Pharmacists across Nigeria have urged the Federal Government to allocate pharmaceutical intervention funds to manufacturers in order to enhance local production of drugs.
This call was made by industry experts who emphasized the importance of such funds in increasing production capacity and ensuring the availability of essential medicines in the country.
The intervention funds
Stakeholders, represented by the Federation of Nigerian Pharmaceutical Industry Associations (FeNPIA), have proposed the establishment of a N600 billion Pharmaceutical Manufacturing Development Fund.
- This fund, with an interest rate set at five per cent over a minimum tenure of seven to ten years, aims to support local production of Active Pharmaceutical Ingredients (APIs), vaccines, critical supply chain interventions, and Research & Development (R&D) efforts.
- Wale Oladigbolu, the National Chairman of the Association of Community Pharmacists of Nigeria (ACPN), stressed the necessity of a long-term intervention to significantly scale up drug production.
- He emphasized that the funds should be accessible to both manufacturers and retailers, with a focus on converting edible starch to pharmaceutical starch to meet local demand.
“The government needs to put investment down for the pharmaceutical industry and support manufacturers that are able to convert our edible starch to pharmaceuticals starch,” Oladigbolu stated, highlighting the critical role of such interventions in transforming drug production in Nigeria.
Furthermore, Oladigbolu emphasized the importance of effective health insurance coverage in reducing the financial burden of healthcare for Nigerians.
He noted that a well-functioning health insurance system would alleviate the high costs of medicines and ensure equitable access to healthcare services for all citizens.
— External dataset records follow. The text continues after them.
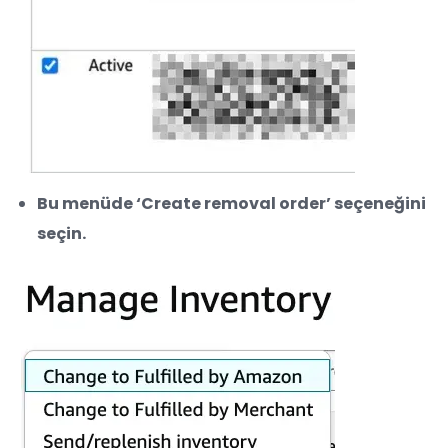
Bu menüde ‘Create removal order’ seçeneğini
seçin.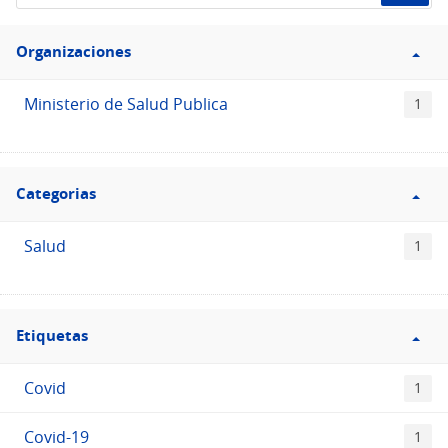
de
Filtro
datos...
Organizaciones
Organizaciones
Ministerio de Salud Publica
1
Filtro
Categorias
Categorias
Salud
1
Filtro
Etiquetas
Etiquetas
Covid
1
Covid-19
1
Echoing these sentiments, Lawrence Ekhator, the Immediate Past Chairman of ACPN Lagos Chapter, underscored the significance of the proposed intervention fund in enhancing the pharmaceutical industry.
- He highlighted the need to address challenges such as insufficient energy supply and high import duties, which impact local drug production.
“The pharmaceutical industry needs a long time fund at a good interest rate to enable local manufacturers increase their output,” Ekhator emphasized, emphasizing the urgent need for government intervention to address these issues and facilitate the growth of the pharmaceutical sector.